Степан Аркадьевич чувствовал себя как на фронте, где каждый миг возможно нападение… Все эти дни — после прогулки на яхте — он ждал новой встречи с Соболь, которая пошла было прямиком, уверенная в своей силе, но потом, очевидно, изменила направление.
Начало всей этой, истории уходило в прошлое, и прологом к ней было случайное знакомство его с Ринкой в поезде, когда возвращался с маневров, и свидание в ее доме, когда по наивной своей простоте Степан перед отъездом в Америку согласился передать письмо родственникам Соболь. На вокзале в Москве Степан разорвал письмо по совету Авдентова и, наверно, не вспомнил бы о нем никогда…
Но однажды, примерно месяц спустя, уже в Детройте, он пришел в театр; во время антракта подошел к нему пожилой господин, с жирным индифферентным лицом лакея, с лоснящейся лысиной на темени и черными нафабренными усами.

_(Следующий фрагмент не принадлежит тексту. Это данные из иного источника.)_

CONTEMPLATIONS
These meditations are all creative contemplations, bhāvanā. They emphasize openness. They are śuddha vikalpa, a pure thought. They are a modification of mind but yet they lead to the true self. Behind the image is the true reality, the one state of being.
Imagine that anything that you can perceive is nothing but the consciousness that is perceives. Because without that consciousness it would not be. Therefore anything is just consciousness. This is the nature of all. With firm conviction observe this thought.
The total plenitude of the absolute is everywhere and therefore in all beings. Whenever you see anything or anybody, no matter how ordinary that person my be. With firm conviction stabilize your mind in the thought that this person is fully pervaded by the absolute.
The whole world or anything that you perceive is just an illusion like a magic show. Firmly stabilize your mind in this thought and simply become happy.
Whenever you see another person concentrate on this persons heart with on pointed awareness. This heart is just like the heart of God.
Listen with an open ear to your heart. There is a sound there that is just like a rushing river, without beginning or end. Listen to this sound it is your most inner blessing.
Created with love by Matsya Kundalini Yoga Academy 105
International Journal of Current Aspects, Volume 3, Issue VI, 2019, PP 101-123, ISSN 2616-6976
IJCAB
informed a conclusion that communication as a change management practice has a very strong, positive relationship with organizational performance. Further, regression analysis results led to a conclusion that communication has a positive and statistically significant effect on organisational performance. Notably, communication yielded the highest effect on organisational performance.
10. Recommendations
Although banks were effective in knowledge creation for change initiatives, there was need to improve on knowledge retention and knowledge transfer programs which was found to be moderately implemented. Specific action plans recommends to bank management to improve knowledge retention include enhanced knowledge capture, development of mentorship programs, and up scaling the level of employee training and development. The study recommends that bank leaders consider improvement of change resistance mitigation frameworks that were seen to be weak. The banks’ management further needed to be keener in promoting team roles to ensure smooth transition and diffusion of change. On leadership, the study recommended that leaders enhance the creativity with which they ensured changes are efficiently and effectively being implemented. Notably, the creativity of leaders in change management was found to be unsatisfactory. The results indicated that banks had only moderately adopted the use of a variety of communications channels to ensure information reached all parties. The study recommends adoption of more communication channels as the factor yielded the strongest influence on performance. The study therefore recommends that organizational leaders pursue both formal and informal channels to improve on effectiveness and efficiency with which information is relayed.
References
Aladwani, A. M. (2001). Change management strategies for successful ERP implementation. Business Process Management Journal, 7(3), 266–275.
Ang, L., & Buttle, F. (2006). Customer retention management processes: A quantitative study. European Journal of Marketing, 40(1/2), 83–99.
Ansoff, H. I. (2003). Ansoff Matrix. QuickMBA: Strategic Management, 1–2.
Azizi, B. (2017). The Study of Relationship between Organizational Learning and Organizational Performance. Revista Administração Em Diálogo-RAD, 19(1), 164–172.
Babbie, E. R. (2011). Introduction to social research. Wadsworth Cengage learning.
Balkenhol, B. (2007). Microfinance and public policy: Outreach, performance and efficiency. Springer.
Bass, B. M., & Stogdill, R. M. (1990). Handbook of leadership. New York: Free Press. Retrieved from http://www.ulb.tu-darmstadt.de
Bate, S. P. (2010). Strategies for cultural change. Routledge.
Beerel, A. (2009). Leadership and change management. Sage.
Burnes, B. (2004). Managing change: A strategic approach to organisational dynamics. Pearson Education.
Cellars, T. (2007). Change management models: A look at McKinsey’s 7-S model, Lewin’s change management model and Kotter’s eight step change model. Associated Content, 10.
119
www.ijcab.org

После длинной снотворной болтовня (на чистом русском языке) о бесправии честного художника, вынужденного жить в «капиталистическом стаде», о желании своем уехать в Россию, чтобы избежать каких-то репрессий, этот господин сказал, что у него есть там родственники, и в очень туманной форме намекнул Зноевскому о письме.
Степан не понял сперва, — так было ему удобней, — но-тогда сказали ему яснее.
— Простите, — виновато пожал плечами Степан. — Я не мог идти к вам с пустыми руками: меня обокрали в дороге… письмо было в чемодане…
— А-ах, разве так можно! — восклицал господин-лакей, впиваясь недоверчивыми глазами. — Я поражен вашей неаккуратностью… Неужели у вас там все еще воруют?! — деликатно возмущался он.
— Подобрали к каюте ключ, — сожалел Зноевский едва ли не больше, чем незнакомец. — Но меня ограбили в. Гааге, во время стоянки парохода…
Он думал, что вывернулся и теперь никто не будет приставать, но через несколько дней этот человек разыскал его вторично. Степану пришлось отбивать наступление контратакой:
— Если письмо имеет для вас особую ценность, то я вынужден заявить в полпредство и взять на себя ответственность… Я читал его, — не самовольно, нет! а по разрешению вашей родственницы. Там ничего, кроме приветив не было, — но я вынужден заявить…
— О, как неумно докладывать в полпредстве о частном, семейном письме! Ах, какая мораль, какие нравы в свободной стране!..
Как бы там ни было, Зноевского оставили в покое. По истечении срока он вернулся на родину с сильнейшим желанием встретить Ринку, чтобы своими руками содрать с нее маску. Но Соболь исчезла из виду, недолго погостив однажды у Гайтсмана зимой тридцать первого года, о чем и писал Степану Авдентов, случайно встретив ее у гаража…
И вот опять Соболь выползала на его дорогу, а где-нибудь неподалеку от нее таились ее сообщники, которые нашли друг друга за эти годы.
«Ну что ж, теперь посмотрим», — с суровой, решительной готовностью сказал себе Зноевский, обдумав, что следует ему предпринять.
В безоблачных просторах неба летела к югу стая журавлей. Их уносил попутный ветер, почти незаметный на земле. Степан Аркадьевич проводил их глазами и, когда темные точки исчезли в голубой дали, открыл дверцу машины, в которой сидел Дынников.
— В детский городок, — сказал Зноевский шоферу, усаживаясь рядом с ним.
Новая шестицилиндровая машина, еще не принятая правительственной комиссией, проходила свои испытания, и Зноевский, выполняя очередные дела, сегодня воспользовался ею, чтобы самому посмотреть ее в работе.
Рядом с шоссе бежал, отставая от них, трамвай с прицепными вагонами, и люди с любопытством разглядывали последнюю новинку завода. Она летела бесшумно на сверхбаллонах, вся устремленная вперед, слегка поджав изогнутые крылья, формы которых, чудилось, отштамповал сам ветер.
Зноевский все прислушивался, как бьется ее огненное сердце, и, проникая умственным взором в ее закрытые механизмы, не выпускал из глаз измерительные приборы, чувствительность которых безупречна. Биение жизни в ней нарастало прямолинейно, переключение скоростей достигалось легким движением руки. Стрелка спидометра уже покачивалась у цифры 80. Быстрей уходили назад песчаные холмы, березник, чаще мелькали столбы, ветер скользил по обтекаемым бокам машины, а найдя щелку приоткрытого окна над самым ухом Дынникова, свистел на одной и той же ноте. В его примитивной мелодии угадывался некий ритм, изменяемый скоростью и поворотами дороги.